2. Parallelization - save time, but not energy, by throwing more hardware at the job.
It's not exactly what you're talking about but there is some use for "block" floating point, where you manually track the decimal point through your arithmetic via shifts, which allows you to explicitly control the precision you need for a given portion of your arithmetic. The code is disgusting however.
I wonder though if there's a numeric representation that could make trigonometric functions into a shift/mask operation, kind of like multiplying by powers of the base for integers/floats. That would be real neat.
The naive way, 8 bits each for numerator and denominator, doesn’t work as 355 is too big.
If I'm correct with Fn, to represent all fractions with denominator 113 or less it requires 12 bits, this leaves 4 bits for the whole number part.
It’s dense around fractions with largish numerators and denominators, but sparser around small numerators, like 0, 1/2 and 1. That seems bad for many applications. It may be able to approximate pi quite well, but how about small angles close to 0?

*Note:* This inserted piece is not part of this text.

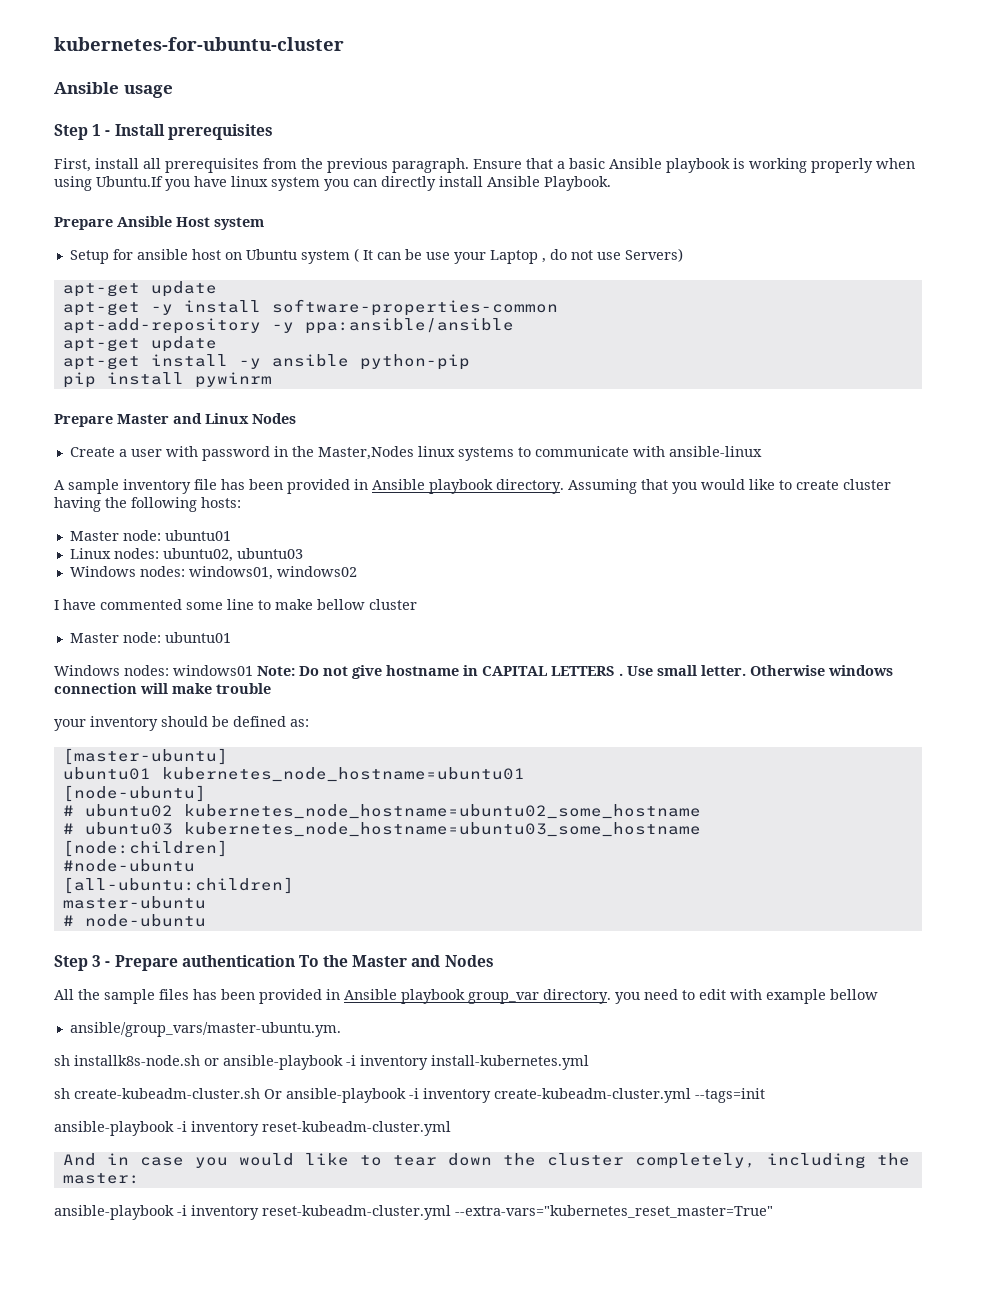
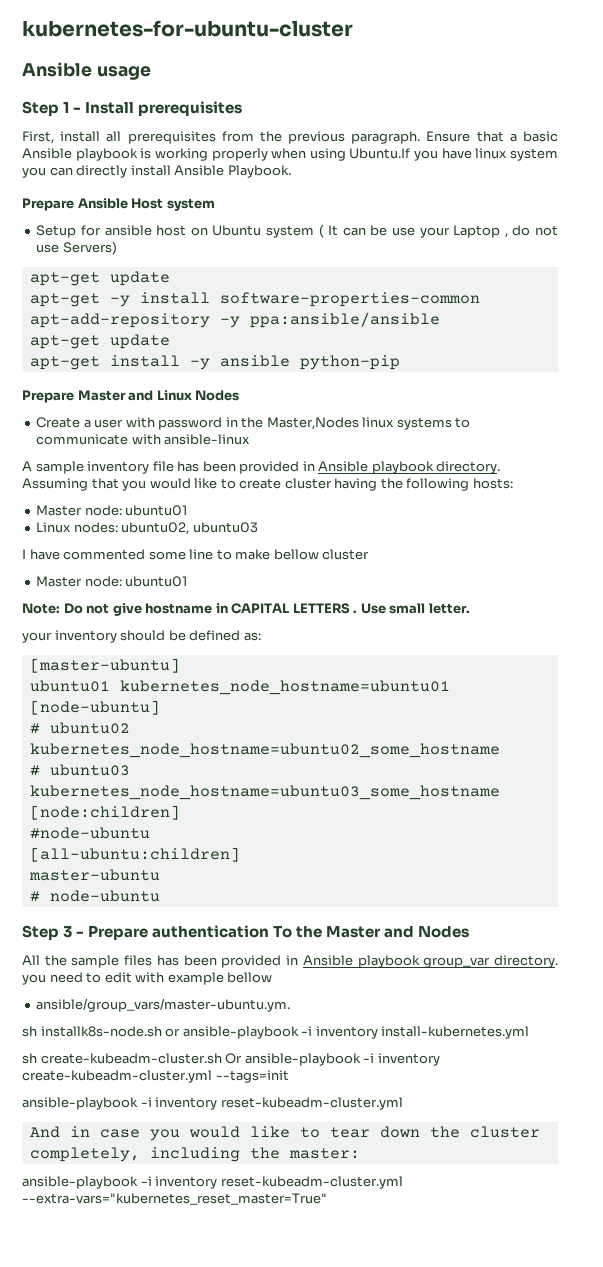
[62,372,272,388] // pip install pywinrm -> (400, 362) none
[69,566,357,580] // Windows nodes: windows01, windows02 -> (258, 527) none
[54,665,253,676] Windows nodes: windows01 -> (188, 581) none
[750,665,893,676] [54,683,271,694] Otherwise windows connection will make trouble -> (470, 608) none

If you know the range of numbers you’re going to store, just spreading the representations evenly seems like a natural choice -- normal fixed-point reals.

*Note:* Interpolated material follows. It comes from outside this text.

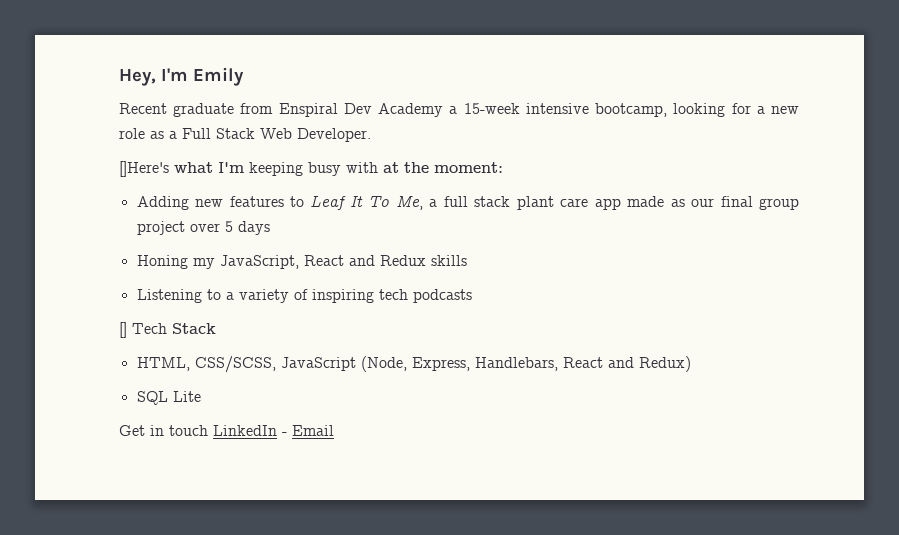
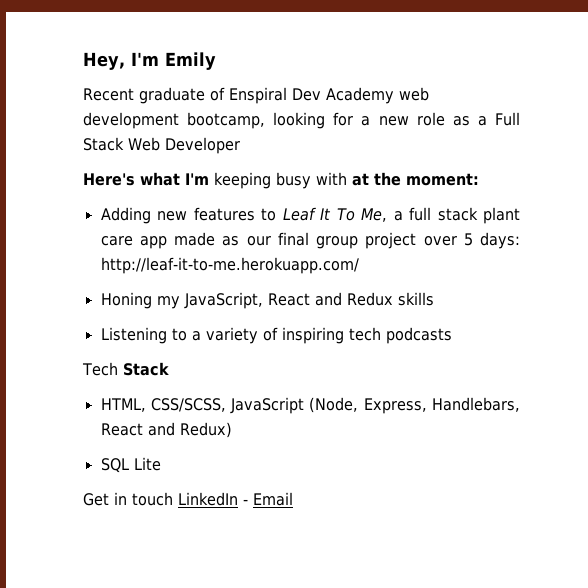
[240,103,274,114] from -> [210,87,225,101] of
[449,103,589,114] a 15-week intensive -> [399,87,429,101] [83,112,179,129] web development
[297,128,371,142] [119,161,169,177] Developer. // []Here's -> [164,137,240,154] [83,173,135,186] Developer // Here's
[237,221,270,235] days -> [480,232,520,249] [100,257,359,274] days: http://leaf-it-to-me.herokuapp.com/
[119,322,127,338] [] -> (452, 335) none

Floating-point seems like a pretty reasonable extension of that, when you don’t know in advance what the scale will be.
Have you thought through the small angles example? Because sin(x) is equal to x for small angles. Then, as x raises further, we are entering densest area of farey sequence, so the precision is fine there too.
Re small angles, I don’t quite follow; if I have a couple of small angles, say 0.01 and 0.015, isn’t it useful to have good resolution around 0 so I can represent them reasonably accurately? The Farey sequence seems to have its biggest gap right at that point, between 0 and 1/N.